Antonio Peluso : A Success Story
This is the story of the chef who has taken Baccalà, salted cod, for those who are not proficient in Italian, to the next level. He has opened three restaurants that serve only Baccalà, he has written a book about it, and he styles himself ‘chef scellato’ – a pun almost lost in translation between ‘stellato’ (Michelin star chef) and ‘scella’ (local term for ‘wing’ in reference to the shape of the fish once salted). Can you guess who it is?
Well, it is none other than Antonio Peluso, an entrepreneur who had the guts to change his life and reshape his whole professional activity around this one fish species.
Antonio came from a totally different background, having performed as a local DJ and being the owner of a refurbishing business. He had the chance to acquire a small restaurant in his hometown, Marcianise, in 2015, and he said to himself “well, why not?”
The next question that obviously came to mind was what food to give his customers. He thought about Baccalà and persuaded himself it would be easy to specialise in serving it. It turns out that he massively underestimated the effort and dedication it would take to process this unforgiving delicacy. Given that the most popular version of Baccalà is the salted one – as opposed to Stoccafisso, which is sun-dried – the procedure to rehydrate it, rinse the salt out, and finally achieve the texture and tenderness that makes it so special, is painstaking and requires real expertise.
Antonio Peluso : his first Locanda del Baccalà
Never the one to back off from a challenge or an uphill path, Mr. Peluso persevered in his efforts. He opened his first restaurant and named it “La Locanda del Baccalà”. He was readily rewarded by a growing numbers of customers, including a few local celebrities. This made him realise that although his market of reference was not entirely ready, it was rapidly evolving.
So his next move was to take on the market directly, to storm it almost, yet not with commercials as one would expect, but at personal level. He took advantage of every food event or festival to load up a ’76 TrackLander vehicle and take his restaurant brand “Locanda del Baccalà” all around region Campania, exploiting the ever popular trend of street-food. His specialties were exquisite fillets of fried or grilled Baccalà, as well as Mantecato – the unsalted dried cod prepared according to a classic Venician recipe.
A Baccalà Boutique
When more and more people started asking him where to source the fish so they could cook it at home themselves, Antonio came up with the idea of opening a Baccalà Boutique opposite his restaurant in Marcianise. The venue offers the choicest Baccalà and Stoccafisso from the Faroe Islands in Iceland, besides a very large kitchen for holding cooking classes for all fish lovers.
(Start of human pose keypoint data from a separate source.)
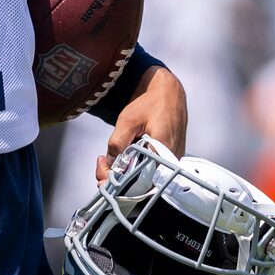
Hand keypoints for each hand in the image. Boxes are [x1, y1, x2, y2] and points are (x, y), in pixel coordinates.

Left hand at [96, 65, 187, 183]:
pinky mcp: (170, 156)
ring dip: (125, 171)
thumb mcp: (128, 120)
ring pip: (145, 176)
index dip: (117, 182)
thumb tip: (110, 163)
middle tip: (102, 165)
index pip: (138, 182)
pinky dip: (136, 165)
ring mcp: (172, 159)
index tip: (103, 174)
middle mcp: (170, 159)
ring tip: (110, 159)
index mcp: (162, 151)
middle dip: (117, 177)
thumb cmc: (151, 102)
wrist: (169, 92)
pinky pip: (151, 168)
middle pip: (141, 183)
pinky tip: (125, 156)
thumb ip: (118, 142)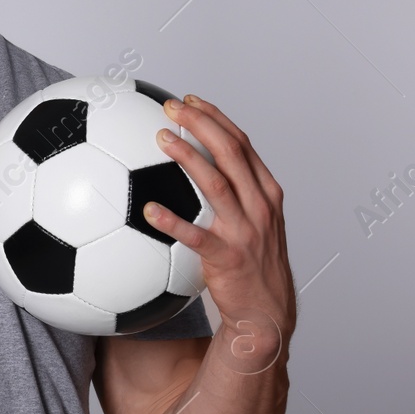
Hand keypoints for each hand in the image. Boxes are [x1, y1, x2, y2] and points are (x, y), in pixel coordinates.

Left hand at [144, 93, 295, 364]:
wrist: (265, 313)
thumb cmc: (251, 265)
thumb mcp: (251, 222)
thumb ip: (230, 194)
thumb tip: (192, 167)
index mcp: (265, 194)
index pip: (242, 144)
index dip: (216, 119)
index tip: (191, 100)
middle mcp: (260, 207)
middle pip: (232, 153)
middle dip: (202, 124)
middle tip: (171, 106)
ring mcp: (246, 231)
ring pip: (217, 185)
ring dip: (188, 158)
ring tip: (161, 137)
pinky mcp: (229, 258)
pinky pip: (197, 237)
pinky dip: (174, 221)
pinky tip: (149, 210)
The second, the third and the fourth ones
Driven by the typical volcanic energy of many Neapolitans, firmly persuaded that in life one must never stop, our chef decided to open two more venues. His second Locanda is in Salerno, in the style of a Bistrot. It is warmly welcoming, unpretentiously so, it affords a view of the waterfront and offers every conceivable variation on the theme of Baccalà. The Third one is in Cava de’ Tirreni.This venue takes on a different nuance, with a focus on street food that is perfect for attracting young people. Here they serve fried fish in the Cuoppo, the traditional brown paper cone, in the guise of batter-fried Baccalà, fried anchovies, fish-balls and other tasty combos. But the king did not stop: on 16 June 2020 he opened his fourth one in Vietri sul Mare. An open air restaurant overlooking one of the most beautiful squares on the Amalfi coast.
Mr Antonio Peluso is indeed a man of confidence, and he must have felt reassured if not positively boosted by his success. However, what led him to style himself the King of Baccalà was the popular saying that every man is king in his own abode. Self-ironic in his newly acquired title, our King felt prompted him to be generous with his subjects, the people who cherish the taste of this fish from the north, and decided to share all the recipes from his restaurant menu with them.
This new idea took the form of a recipe book called 50 Sfumature di Baccalà, or 50 Shades of Baccalà in English. In my next article I will select and translate my favourite recipes in English for You, our dearest readers.
Did you know?
In Neapolitan Dialect Cuoppo, the paper cone containing food, is also a derogatory term referred to very ugly people. So prick up your ears and make sure no one calls you a Cuoppo!